Copy out all of the data below exactly, so that no word differs from the original.

========

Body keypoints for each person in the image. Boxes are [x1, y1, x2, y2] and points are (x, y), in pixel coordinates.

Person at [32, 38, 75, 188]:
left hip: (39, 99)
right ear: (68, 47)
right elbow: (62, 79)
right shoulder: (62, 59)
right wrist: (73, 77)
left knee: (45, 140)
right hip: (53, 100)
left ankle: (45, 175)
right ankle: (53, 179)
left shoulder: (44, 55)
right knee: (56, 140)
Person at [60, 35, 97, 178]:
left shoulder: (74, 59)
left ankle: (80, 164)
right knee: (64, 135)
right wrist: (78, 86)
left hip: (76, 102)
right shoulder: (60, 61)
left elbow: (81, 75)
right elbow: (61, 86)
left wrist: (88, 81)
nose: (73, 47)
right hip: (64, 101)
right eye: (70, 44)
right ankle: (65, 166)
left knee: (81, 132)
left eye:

========

● **TASK RESPONSE**:
Body keypoints for each person in the image. Boxes are [x1, y1, x2, y2] and points are (x, y), in pixel coordinates.

Person at [32, 38, 75, 188]:
left hip: (39, 99)
right ear: (68, 47)
right elbow: (62, 79)
right shoulder: (62, 59)
right wrist: (73, 77)
left knee: (45, 140)
right hip: (53, 100)
left ankle: (45, 175)
right ankle: (53, 179)
left shoulder: (44, 55)
right knee: (56, 140)
Person at [60, 35, 97, 178]:
left shoulder: (74, 59)
left ankle: (80, 164)
right knee: (64, 135)
right wrist: (78, 86)
left hip: (76, 102)
right shoulder: (60, 61)
left elbow: (81, 75)
right elbow: (61, 86)
left wrist: (88, 81)
nose: (73, 47)
right hip: (64, 101)
right eye: (70, 44)
right ankle: (65, 166)
left knee: (81, 132)
left eye:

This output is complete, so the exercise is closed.